Pick out each line of the listing below that contains the string "mkdocs".

▽

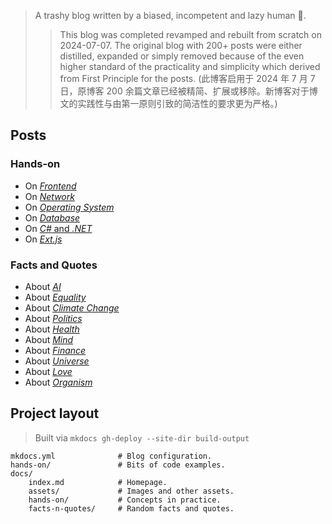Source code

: > A trashy blog written by a biased, incompetent and lazy human 🤣.
>> This blog was completed revamped and rebuilt from scratch on 2024-07-07. The original blog with 200+ posts were either distilled, expanded or simply removed because of the even higher standard of the practicality and simplicity which derived from First Principle for the posts. (此博客启用于 2024 年 7 月 7 日，原博客 200 余篇文章已经被精简、扩展或移除。新博客对于博文的实践性与由第一原则引致的简洁性的要求更为严格。)

## Posts

### Hands-on

- On [*Frontend*](./hands-on/core-frontend.md)
- On [*Network*](./hands-on/core-network.md)
- On [*Operating System*](./hands-on/core-operatingsystem.md)
- On [*Database*](./hands-on/core-database.md)
- On [*C#* and *.NET*](./hands-on/core-csharp-n-dotnet.md)
- On [*Ext.js*](./hands-on/random-extjs-overview.md)

### Facts and Quotes

- About [*AI*](./facts-n-quotes/facts-n-quotes-about-AI.md)
- About [*Equality*](./facts-n-quotes/facts-n-quotes-about-equality.md)
- About [*Climate Change*](./facts-n-quotes/facts-n-quotes-about-climate-change.md)
- About [*Politics*](./facts-n-quotes/facts-n-quotes-about-politics.md)
- About [*Health*](./facts-n-quotes/facts-n-quotes-about-health.md)
- About [*Mind*](./facts-n-quotes/facts-n-quotes-about-mind.md)
- About [*Finance*](./facts-n-quotes/facts-n-quotes-about-finance.md)
- About [*Universe*](./facts-n-quotes/facts-n-quotes-about-universe.md)
- About [*Love*](./facts-n-quotes/facts-n-quotes-about-love.md)
- About [*Organism*](./facts-n-quotes/facts-n-quotes-about-organism.md)

## Project layout

> Built via `mkdocs gh-deploy --site-dir build-output`

    mkdocs.yml              # Blog configuration.
    hands-on/               # Bits of code examples.
    docs/
        index.md            # Homepage.
        assets/             # Images and other assets.
        hands-on/           # Concepts in practice.
        facts-n-quotes/     # Random facts and quotes.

△

• [Problem solution]:
> Built via `mkdocs gh-deploy --site-dir build-output`
    mkdocs.yml              # Blog configuration.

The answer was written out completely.